> DESCRIPTION OF THE TASK
Every line that contains the word "hand" should be copied from the records below.

> SOURCE MATERIAL
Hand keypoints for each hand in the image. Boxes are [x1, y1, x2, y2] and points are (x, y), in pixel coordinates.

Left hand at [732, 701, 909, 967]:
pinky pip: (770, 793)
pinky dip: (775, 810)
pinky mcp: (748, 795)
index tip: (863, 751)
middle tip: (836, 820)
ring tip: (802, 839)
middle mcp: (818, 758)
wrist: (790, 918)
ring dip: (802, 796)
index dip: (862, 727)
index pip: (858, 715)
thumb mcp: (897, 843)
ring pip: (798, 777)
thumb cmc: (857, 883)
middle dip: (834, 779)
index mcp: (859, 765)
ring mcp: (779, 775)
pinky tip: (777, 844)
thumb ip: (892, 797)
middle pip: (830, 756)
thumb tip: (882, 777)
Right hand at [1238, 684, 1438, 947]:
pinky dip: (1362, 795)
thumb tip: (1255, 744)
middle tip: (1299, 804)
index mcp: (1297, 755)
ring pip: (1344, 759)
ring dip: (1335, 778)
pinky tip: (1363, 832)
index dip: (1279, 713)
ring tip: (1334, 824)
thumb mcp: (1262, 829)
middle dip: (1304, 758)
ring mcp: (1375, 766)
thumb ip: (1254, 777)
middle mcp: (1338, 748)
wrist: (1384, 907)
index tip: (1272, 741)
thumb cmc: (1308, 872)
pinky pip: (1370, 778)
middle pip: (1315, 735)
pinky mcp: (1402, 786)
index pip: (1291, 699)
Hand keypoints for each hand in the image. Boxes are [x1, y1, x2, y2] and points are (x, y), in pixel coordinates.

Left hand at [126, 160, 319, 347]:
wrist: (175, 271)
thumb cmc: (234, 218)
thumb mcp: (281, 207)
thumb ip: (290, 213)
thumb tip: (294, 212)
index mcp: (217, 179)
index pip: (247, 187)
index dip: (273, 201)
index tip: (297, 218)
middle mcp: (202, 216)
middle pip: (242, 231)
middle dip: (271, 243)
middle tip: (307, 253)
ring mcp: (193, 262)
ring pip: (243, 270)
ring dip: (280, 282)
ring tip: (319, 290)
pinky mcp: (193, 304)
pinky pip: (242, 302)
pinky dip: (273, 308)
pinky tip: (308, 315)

> FINAL ANSWER
Hand keypoints for each hand in the image. Boxes are [x1, y1, x2, y2] and points are (x, y), in pixel coordinates.
Left hand at [732, 701, 909, 967]:
Right hand at [1238, 684, 1438, 947]:
Hand keypoints for each hand in the image. Boxes are [x1, y1, x2, y2] and points are (x, y), in pixel coordinates.
Left hand at [126, 160, 319, 347]:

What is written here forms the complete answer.